SHANGHAI/BEIJING (Reuters) -China’s state banks stepped up their intervention to defend a weakening yuan on Monday, with banking sources telling Reuters these banks sold a high volume of U.S. dollars and used a combination of swaps and spot trades.
Six banking sources told Reuters the country’s major state-owned banks were spotted swapping yuan for U.S. dollars in the forwards market and selling those dollars in the spot market, a playbook move used by China in 2018 and 2019 as well.
The selling seemed to be aimed at stabilising the yuan, with the swaps helping procure dollars as well as anchoring the price of yuan in forwards, said the sources, who have direct knowledge of market trades.

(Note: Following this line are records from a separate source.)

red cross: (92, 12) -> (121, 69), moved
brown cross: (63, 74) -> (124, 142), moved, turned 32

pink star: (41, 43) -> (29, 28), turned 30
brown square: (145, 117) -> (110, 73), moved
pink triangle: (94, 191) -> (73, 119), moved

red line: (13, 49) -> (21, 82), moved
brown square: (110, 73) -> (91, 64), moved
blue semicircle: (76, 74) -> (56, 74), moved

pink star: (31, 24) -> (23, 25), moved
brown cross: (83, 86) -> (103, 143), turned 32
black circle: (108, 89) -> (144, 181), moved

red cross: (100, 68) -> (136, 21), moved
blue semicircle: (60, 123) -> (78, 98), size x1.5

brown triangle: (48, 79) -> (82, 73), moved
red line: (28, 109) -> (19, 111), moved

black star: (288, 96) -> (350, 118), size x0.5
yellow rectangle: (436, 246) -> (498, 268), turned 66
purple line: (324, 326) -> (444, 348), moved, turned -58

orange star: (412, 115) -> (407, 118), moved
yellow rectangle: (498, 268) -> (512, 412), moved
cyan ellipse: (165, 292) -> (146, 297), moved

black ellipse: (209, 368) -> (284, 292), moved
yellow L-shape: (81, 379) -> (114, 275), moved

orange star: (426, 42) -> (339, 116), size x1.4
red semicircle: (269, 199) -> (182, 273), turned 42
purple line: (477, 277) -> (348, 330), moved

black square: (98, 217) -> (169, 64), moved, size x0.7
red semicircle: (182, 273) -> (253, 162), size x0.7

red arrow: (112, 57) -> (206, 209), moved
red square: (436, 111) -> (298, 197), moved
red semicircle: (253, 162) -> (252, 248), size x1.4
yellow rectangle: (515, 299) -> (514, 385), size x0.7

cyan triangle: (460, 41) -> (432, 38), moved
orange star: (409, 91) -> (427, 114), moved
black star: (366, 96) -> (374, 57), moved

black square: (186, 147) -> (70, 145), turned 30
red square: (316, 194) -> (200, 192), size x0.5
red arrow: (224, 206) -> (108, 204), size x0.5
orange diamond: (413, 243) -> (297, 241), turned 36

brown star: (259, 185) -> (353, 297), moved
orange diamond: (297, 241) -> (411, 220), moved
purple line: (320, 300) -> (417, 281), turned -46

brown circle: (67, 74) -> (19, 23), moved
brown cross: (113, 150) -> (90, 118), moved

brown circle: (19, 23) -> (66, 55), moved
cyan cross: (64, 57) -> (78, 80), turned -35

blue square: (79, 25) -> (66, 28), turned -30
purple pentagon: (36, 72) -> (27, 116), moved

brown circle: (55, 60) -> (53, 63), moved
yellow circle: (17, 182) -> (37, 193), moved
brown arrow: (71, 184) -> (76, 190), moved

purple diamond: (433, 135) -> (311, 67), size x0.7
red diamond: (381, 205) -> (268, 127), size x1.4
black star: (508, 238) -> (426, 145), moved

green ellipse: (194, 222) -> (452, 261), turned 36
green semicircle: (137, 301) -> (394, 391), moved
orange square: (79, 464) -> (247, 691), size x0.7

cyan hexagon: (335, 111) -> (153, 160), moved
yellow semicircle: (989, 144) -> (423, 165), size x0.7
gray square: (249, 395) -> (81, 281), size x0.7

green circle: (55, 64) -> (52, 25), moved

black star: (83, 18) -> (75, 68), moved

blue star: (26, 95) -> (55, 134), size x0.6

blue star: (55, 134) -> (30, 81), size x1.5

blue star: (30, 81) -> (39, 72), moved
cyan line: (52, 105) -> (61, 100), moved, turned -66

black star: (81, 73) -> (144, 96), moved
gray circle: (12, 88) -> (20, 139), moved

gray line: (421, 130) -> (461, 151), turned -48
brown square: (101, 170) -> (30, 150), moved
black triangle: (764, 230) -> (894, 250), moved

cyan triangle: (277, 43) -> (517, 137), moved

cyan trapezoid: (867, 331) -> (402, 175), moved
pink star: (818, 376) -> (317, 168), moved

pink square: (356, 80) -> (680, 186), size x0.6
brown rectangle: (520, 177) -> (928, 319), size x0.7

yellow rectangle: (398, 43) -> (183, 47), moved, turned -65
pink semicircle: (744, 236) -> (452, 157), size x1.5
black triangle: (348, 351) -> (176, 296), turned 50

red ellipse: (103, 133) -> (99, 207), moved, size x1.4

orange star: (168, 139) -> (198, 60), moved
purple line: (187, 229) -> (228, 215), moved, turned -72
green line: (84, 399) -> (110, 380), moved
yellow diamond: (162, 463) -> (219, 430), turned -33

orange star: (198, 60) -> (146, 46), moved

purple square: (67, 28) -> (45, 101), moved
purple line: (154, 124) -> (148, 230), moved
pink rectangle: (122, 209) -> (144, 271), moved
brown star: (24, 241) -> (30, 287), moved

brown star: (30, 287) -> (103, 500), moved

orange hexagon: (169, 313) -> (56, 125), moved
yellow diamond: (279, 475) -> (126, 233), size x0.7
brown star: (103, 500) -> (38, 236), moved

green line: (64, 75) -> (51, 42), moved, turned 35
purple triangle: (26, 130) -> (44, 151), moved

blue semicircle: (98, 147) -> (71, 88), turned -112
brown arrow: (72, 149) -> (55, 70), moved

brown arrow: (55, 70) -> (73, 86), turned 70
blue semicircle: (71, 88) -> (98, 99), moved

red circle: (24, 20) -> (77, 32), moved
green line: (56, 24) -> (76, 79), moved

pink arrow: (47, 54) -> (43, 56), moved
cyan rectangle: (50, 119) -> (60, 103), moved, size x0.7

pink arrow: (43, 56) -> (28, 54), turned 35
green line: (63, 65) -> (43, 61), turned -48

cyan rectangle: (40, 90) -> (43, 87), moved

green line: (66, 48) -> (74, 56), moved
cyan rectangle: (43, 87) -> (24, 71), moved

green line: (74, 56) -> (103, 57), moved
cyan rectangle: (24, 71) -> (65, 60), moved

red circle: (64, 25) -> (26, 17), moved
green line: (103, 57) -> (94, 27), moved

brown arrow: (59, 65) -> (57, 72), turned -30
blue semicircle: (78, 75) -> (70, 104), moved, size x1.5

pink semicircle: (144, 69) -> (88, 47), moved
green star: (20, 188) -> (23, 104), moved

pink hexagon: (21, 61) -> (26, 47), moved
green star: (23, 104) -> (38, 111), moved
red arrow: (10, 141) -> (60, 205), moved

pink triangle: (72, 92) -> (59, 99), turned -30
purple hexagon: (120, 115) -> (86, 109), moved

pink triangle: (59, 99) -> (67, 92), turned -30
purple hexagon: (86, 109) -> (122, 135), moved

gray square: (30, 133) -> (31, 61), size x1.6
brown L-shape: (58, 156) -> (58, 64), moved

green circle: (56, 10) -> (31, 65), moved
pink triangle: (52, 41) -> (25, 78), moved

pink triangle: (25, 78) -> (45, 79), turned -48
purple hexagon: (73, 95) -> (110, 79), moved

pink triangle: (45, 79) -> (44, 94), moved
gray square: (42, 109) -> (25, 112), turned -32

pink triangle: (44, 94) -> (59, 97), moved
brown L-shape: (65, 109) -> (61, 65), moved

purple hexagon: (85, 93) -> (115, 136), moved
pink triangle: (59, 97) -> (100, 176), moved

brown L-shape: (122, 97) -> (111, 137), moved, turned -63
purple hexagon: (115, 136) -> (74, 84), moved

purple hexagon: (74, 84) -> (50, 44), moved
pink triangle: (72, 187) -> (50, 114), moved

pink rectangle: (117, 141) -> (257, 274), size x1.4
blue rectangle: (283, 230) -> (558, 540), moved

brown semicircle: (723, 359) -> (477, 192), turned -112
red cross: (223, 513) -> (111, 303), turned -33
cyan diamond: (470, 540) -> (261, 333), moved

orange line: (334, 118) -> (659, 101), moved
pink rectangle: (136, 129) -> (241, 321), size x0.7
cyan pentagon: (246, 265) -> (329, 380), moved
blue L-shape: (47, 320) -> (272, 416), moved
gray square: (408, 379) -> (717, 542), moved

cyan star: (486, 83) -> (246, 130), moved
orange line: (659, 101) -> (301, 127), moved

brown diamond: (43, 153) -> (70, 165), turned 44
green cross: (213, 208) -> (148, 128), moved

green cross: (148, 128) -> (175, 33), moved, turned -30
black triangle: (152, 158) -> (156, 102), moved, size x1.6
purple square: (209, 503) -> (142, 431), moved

The yuan is down 11.6% versus the dollar this year. It was trading around 7.1980 per dollar on Monday.
One-year dollar/yuan forwards fell rapidly following the state bank actions, pushing the yuan to 6.95 per dollar. One of the sources noted the size of the dollar selling operation was “rather huge”.
“The big banks want to acquire dollar positions from the swap market to stabilise the spot market,” said another source.
State banks usually trade on behalf of the central bank in China’s FX market, but they can also trade for their own purposes or execute orders for their corporate clients.
A third source noted that the state banks’ trades appeared to be managed so that the country’s closely-watched $3 trillion foreign exchange reserves will not be tapped for intervention.
At the same time, the move helps state banks to procure dollars at a time when rising U.S. yields have made dollars scarce and expensive.
China burned through $1 trillion of reserves supporting the yuan during the economic downturn in 2015, and the sharp reduction in the official reserves attracted much criticism.